Ponieważ brak oficjalnych dowodów, trudno jest sprawdzić częstotliwość i cel stosowania takich metod. Nie można też porównywać praktyk stosowanych w różnych szpitalach. Niedawna ankieta, przeprowadzona przez rzeczniczkę praw obywatelskich, Annę Sabatova, sugeruje, że niektórych pacjentów ogranicza się niepotrzebnie lub przez zbyt długi czas.
W ministerstwie przygotowywane są specjalne wytyczne, które mają regulować podejście opiekunów do pacjentów. Jednak według rzeczniczki praw obywatelskich, niektóre części projektu są niejasne, a inne ignorują dyrektywy Europejskiego Trybunału Praw Człowieka.

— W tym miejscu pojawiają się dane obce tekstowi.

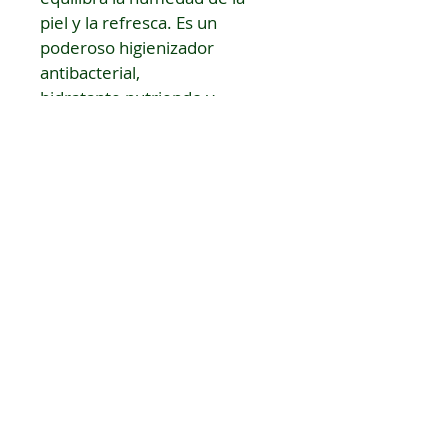
piel y la refresca. Es un 
poderoso higienizador 
antibacterial, 
hidratante nutriendo y 
protegiendo la piel, Rico en 
proteínas, vitaminas y 
minerales beneficiosos para la 
piel, porque no sólo la limpia 
sino que la protege de la 
contaminación del medio 
ambiente. Al dejar libres los 
poros, permite una rápida 
oxigenación de la dermis, 
ejerciendo un efecto 
reconstituyente en la piel 
fatigada.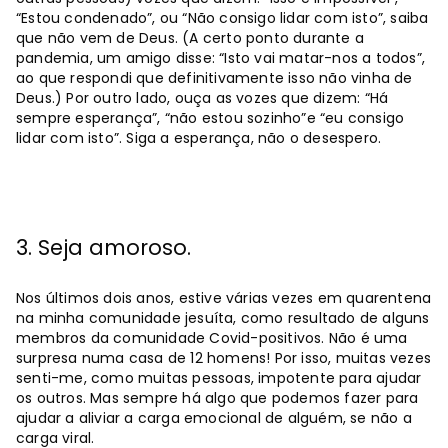
“Estou condenado”, ou “Não consigo lidar com isto”, saiba
que não vem de Deus. (A certo ponto durante a
pandemia, um amigo disse: “Isto vai matar-nos a todos”,
ao que respondi que definitivamente isso não vinha de
Deus.) Por outro lado, ouça as vozes que dizem: “Há
sempre esperança”, “não estou sozinho”e “eu consigo
lidar com isto”. Siga a esperança, não o desespero.
3. Seja amoroso.
Nos últimos dois anos, estive várias vezes em quarentena
na minha comunidade jesuíta, como resultado de alguns
membros da comunidade Covid-positivos. Não é uma
surpresa numa casa de 12 homens! Por isso, muitas vezes
senti-me, como muitas pessoas, impotente para ajudar
os outros. Mas sempre há algo que podemos fazer para
ajudar a aliviar a carga emocional de alguém, se não a
carga viral.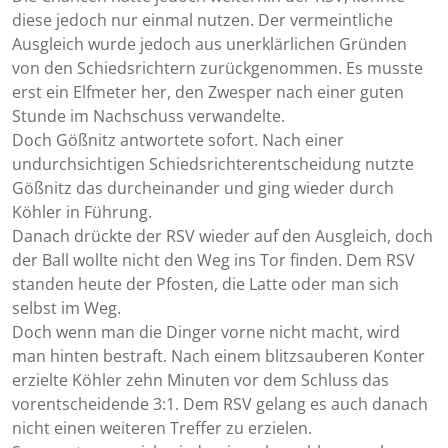
diese jedoch nur einmal nutzen. Der vermeintliche
Ausgleich wurde jedoch aus unerklärlichen Gründen
von den Schiedsrichtern zurückgenommen. Es musste
erst ein Elfmeter her, den Zwesper nach einer guten
Stunde im Nachschuss verwandelte.
Doch Gößnitz antwortete sofort. Nach einer
undurchsichtigen Schiedsrichterentscheidung nutzte
Gößnitz das durcheinander und ging wieder durch
Köhler in Führung.
Danach drückte der RSV wieder auf den Ausgleich, doch
der Ball wollte nicht den Weg ins Tor finden. Dem RSV
standen heute der Pfosten, die Latte oder man sich
selbst im Weg.
Doch wenn man die Dinger vorne nicht macht, wird
man hinten bestraft. Nach einem blitzsauberen Konter
erzielte Köhler zehn Minuten vor dem Schluss das
vorentscheidende 3:1. Dem RSV gelang es auch danach
nicht einen weiteren Treffer zu erzielen.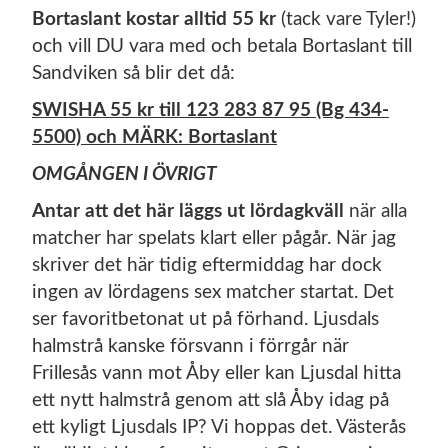
Bortaslant kostar alltid 55 kr
(tack vare Tyler!)
och vill DU vara med och betala Bortaslant till
Sandviken så blir det då:
SWISHA 55 kr till 123 283 87 95 (Bg 434-
5500) och MÄRK: Bortaslant
OMGÅNGEN I ÖVRIGT
Antar att det här läggs ut lördagkväll
när alla
matcher har spelats klart eller pågår. När jag
skriver det här tidig eftermiddag har dock
ingen av lördagens sex matcher startat. Det
ser favoritbetonat ut på förhand. Ljusdals
halmstrå kanske försvann i förrgår när
Frillesås vann mot Åby eller kan Ljusdal hitta
ett nytt halmstrå genom att slå Åby idag på
ett kyligt Ljusdals IP? Vi hoppas det. Västerås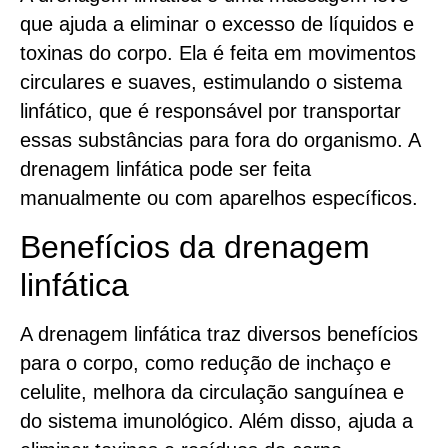
que ajuda a eliminar o excesso de líquidos e
toxinas do corpo. Ela é feita em movimentos
circulares e suaves, estimulando o sistema
linfático, que é responsável por transportar
essas substâncias para fora do organismo. A
drenagem linfática pode ser feita
manualmente ou com aparelhos específicos.
Benefícios da drenagem
linfática
A drenagem linfática traz diversos benefícios
para o corpo, como redução de inchaço e
celulite, melhora da circulação sanguínea e
do sistema imunológico. Além disso, ajuda a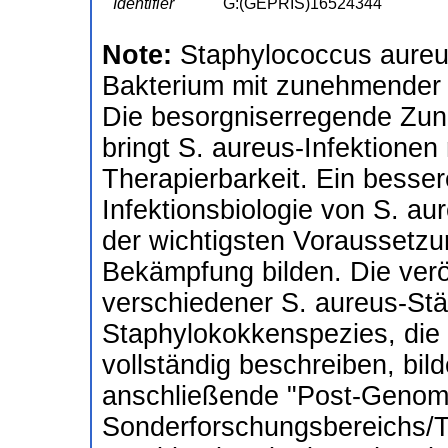
Identifier
G:(GEPRIS)16524344
Note:
Staphylococcus aureu
Bakterium mit zunehmender 
Die besorgniserregende Zun
bringt S. aureus-Infektionen
Therapierbarkeit. Ein besse
Infektionsbiologie von S. au
der wichtigsten Voraussetzun
Bekämpfung bilden. Die ver
verschiedener S. aureus-St
Staphylokokkenspezies, die 
vollständig beschreiben, bil
anschließende "Post-Genom
Sonderforschungsbereichs/Tr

Chociaż jakiś czas temu czeski rząd ogłosił wycofanie łóżek-klatek ze szpitali, nowe wytyczne nadal zakładają ich stosowanie bez żadnych ograniczeń.

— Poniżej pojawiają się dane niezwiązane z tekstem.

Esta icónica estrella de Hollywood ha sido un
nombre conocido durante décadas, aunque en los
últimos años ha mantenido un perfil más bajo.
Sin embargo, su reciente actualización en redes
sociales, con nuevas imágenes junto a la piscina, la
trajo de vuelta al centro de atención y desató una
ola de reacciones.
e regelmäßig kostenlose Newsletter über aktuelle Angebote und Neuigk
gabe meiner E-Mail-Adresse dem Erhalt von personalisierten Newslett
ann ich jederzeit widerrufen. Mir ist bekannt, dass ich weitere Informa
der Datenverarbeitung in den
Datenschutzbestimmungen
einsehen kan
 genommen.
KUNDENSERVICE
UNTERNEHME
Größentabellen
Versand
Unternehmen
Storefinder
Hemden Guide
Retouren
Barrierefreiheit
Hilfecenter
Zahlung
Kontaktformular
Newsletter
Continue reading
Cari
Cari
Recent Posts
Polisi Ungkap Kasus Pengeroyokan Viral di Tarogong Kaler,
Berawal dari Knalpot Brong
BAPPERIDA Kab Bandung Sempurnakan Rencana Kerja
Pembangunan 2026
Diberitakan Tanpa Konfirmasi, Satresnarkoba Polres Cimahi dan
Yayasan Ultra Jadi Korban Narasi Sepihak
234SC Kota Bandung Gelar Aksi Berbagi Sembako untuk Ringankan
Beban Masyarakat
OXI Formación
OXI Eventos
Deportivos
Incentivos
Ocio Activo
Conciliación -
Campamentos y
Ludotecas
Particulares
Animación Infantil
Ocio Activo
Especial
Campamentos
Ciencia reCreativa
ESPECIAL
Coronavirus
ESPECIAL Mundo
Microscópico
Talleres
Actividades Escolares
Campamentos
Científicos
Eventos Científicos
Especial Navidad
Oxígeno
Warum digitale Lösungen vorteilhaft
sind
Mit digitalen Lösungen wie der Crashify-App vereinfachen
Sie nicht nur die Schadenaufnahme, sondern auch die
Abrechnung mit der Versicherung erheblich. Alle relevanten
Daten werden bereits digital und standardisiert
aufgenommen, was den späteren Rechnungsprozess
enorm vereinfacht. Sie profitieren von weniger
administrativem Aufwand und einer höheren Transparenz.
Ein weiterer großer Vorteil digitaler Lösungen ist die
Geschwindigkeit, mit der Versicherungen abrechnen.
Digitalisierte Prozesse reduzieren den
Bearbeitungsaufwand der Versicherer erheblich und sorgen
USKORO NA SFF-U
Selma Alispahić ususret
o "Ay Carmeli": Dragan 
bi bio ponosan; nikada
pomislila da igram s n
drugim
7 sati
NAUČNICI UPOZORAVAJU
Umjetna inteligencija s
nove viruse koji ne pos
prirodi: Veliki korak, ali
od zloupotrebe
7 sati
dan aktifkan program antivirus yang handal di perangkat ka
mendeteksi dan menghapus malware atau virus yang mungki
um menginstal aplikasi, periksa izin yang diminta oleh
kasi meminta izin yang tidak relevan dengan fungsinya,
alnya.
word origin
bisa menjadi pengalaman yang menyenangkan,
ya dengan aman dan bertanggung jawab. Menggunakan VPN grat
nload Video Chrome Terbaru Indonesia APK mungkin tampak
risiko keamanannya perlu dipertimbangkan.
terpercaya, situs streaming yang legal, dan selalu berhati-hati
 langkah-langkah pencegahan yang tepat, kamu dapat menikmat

"Obecna sytuacja jest trudna zarówno dla pacjentów, jak i dla personelu" - powiedziała rzeczniczka praw obywatelskich.
Brak kluczowych zapisów
Sabatova wylicza pięć kluczowych punktów, których brakuje w obecnym projekcie. Nie ma zapisu o konieczności prowadzenia rejestru stosowania metod krępowania, opracowywania alternatywnych środków oraz zwiększenia liczby pracowników, jeśli stosowane metody są konsekwencją problemów kadrowych. Brakuje również wzmianki o stopniowym wycofywaniu ze szpitali łóżek-klatek otoczonych siatką oraz o potrzebie oceny sytuacji pacjenta w celu zminimalizowania możliwości pozostawienia traumy.
"Wyczerpaliśmy już wszystkie rozsądne argumenty, a reakcja ministerstwa jest po prostu niewystarczająca. Wyjaśniliśmy ministerstwu, że przez dwadzieścia lat byliśmy krytykowani na całym świecie za korzystanie z łóżek-klatek i poprosiliśmy, aby do wytycznych włączono przynajmniej zapis o możliwości ich wycofania. Ministerstwo odpowiedziało, że korzystanie z łóżek-klatek musi być oceniane w każdym przypadku indywidualnie" - powiedziała Marie Lukasova, radca prawny z biura rzecznika praw obywatelskich.
Lukasova dodała, że "szczególnie dotknięci są pacjenci z zaburzeniami psychicznymi. Ze względu na związywanie lub używanie łóżek-klatek, rodzice często zabierają pacjentów do domu, mimo że zdecydowanie powinni oni pozostać na oddziale psychiatrycznym. I nikt o tym nie mówi."
Uwagę opinii publicznej zwróciła śmierci mężczyzny z chorobą Alzheimera. Według jego żony, pracownicy oddziału psychiatrycznego w Brnie związali go, co doprowadziło do powstania siniaków i kłopotów z oddychaniem. Trybunał Konstytucyjny uznał jednak skargę wdowy za nieuzasadnioną.